§ TASK 1
In the colon gene expression text, how many colonic specimens did Cluster group into two major clusters?
§ TASK 2
Translate this sentence from the colon gene expression text into Spanish: "The first cluster contained all of the normal colon samples, while the second contained all of the colon cancer samples."
§ TASK 3
Decide whether each statement agrees with the colon gene expression text. Answer yes or no, and quote the words of the text that decide it.
(a) Of the 250 selected genes, 150 were expressed at higher levels in cancerous colon than in normal colon.
(b) Endothelin converting enzyme 1 was overexpressed in normal colon.
(c) In the clustergram, gray bands represent missing data.

§ SOURCE DOCUMENT
--------------------
Clustergram of colonic samples. Vertical axis, samples included in the study; horizontal axis, the 250 most significantly differentially expressed genes. For each gene and a specific sample there is a thin colored band, which visually describes the expression of that gene in the sample. Green bands represent underexpressed genes; red bands, overexpressed genes; black bands, genes showing approximately equal expression in tumor versus normal; and gray bands, missing data

The degree of relatedness of specimens, as well as genes, was quantitated by the closeness of branches in the dendrogram. Cluster grouped the seventeen colonic specimens into two major clusters. The first cluster contained all of the normal colon samples, while the second contained all of the colon cancer samples. This classification was derived with no previous pathological data, using only gene profiling data. Thus, normal colon tissue was differentiated from cancerous colon tissue based solely on global patterns of gene expression.

SAM was then used to identify 250 genes that were most influential in the distinction between normal and cancerous colon, with a false discovery rate (FDR) of 0.57 (Web Table, This Table contains links to further information regarding each gene (q.v.). Among these 250 genes, 150 were expressed at higher levels in normal than in cancerous colon; the remaining 100 were expressed at higher levels in cancer than in normal tissue.

As a proof-of-principle, we verified the relative expression levels of four of these 250 genes by real-time (TaqMan) RT–PCR. The four genes tested were adlican, gro-1 oncogene, properdin/B factor, and endothelin converting enzyme 1. All four genes were confirmed by TaqMan RT–PCR as showing the same differential expression patterns found in the primary cDNA microarray data. The first three of these genes were overexpressed in colon cancers, while the last was overexpressed in normal colon (Figure 2).

Figure 2

Real time RT–PCR verification of SAM-selected clones. The expression of the Gro1, B-factor, adlican and endothelin-converting enzyme 1 genes was verified with real-time RT–PCR in colorectal tumors and normal tissues. An ABI 7700 (TaqMan) apparatus was used to generate and display real-time PCR products from 13 colorectal tumors and 13 normal tissues (including seven paired normal and tumor samples) amplified from (A) gro1, (B) B-factor, and (C) adlican, identified by cDNA microrray as overexpressed in colon cancers relative to normal colonic epithelia; and (D) endothelin-converting enzyme 1, identified by cDNA microarray as overexpressed in normal colonic epithelial versus colon cancers. Each result was expressed as the expression ratio between the sample and the reference cDNA used for making a standard curve (see Methods). Duplicates are shown for each analysis

This Figure displays results of real-time PCR products performed on 13 colorectal carcinomas and 13 normal tissues, including seven paired normal and cancerous colorectal samples. Nine of the tumors and seven of the normals were analysed by both microarray and TaqMan; the remaining four cancers and six normals were analysed only by TaqMan, but were in agreement with the differential expression pattern seen in the original cDNA microarray data.
--------------------
§ Stored data entries
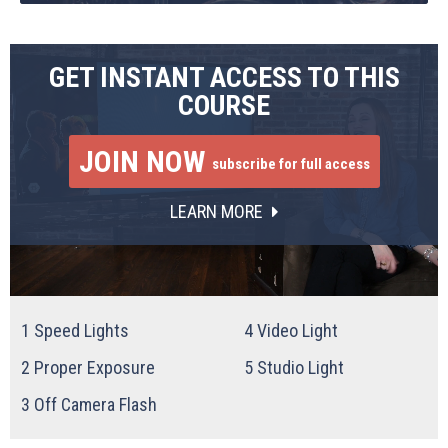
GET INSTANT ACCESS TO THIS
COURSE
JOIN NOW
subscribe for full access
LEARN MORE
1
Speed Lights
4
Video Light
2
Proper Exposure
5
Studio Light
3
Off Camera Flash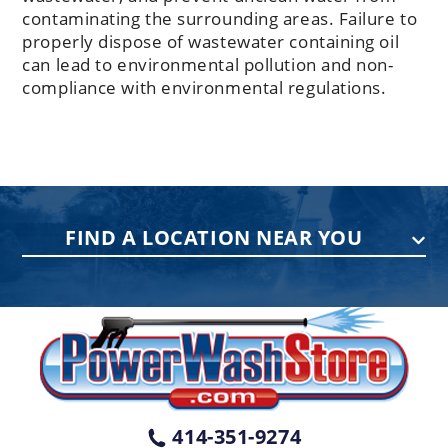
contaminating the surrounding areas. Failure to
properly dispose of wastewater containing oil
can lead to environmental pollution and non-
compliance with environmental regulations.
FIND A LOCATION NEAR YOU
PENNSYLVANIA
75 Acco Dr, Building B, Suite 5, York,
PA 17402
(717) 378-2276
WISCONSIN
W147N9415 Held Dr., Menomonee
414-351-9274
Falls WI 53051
--------------------
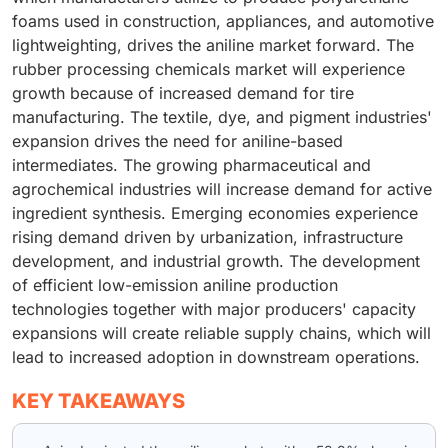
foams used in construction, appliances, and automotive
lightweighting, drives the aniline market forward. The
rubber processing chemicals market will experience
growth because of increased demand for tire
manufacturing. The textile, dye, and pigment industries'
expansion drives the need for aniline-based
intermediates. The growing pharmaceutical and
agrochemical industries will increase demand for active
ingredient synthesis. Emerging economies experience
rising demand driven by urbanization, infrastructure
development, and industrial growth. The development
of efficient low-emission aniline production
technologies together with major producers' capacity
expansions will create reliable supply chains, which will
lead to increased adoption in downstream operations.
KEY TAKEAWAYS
--------------------
§ RESPONSE AREA 1
Seventeen.

§ RESPONSE AREA 2
El primer grupo contenía todas las muestras de colon normal, mientras que el segundo contenía todas las muestras de cáncer de colon.

§ RESPONSE AREA 3
(a) No: "150 were expressed at higher levels in normal than in cancerous colon"
(b) Yes: "while the last was overexpressed in normal colon"
(c) Yes: "and gray bands, missing data"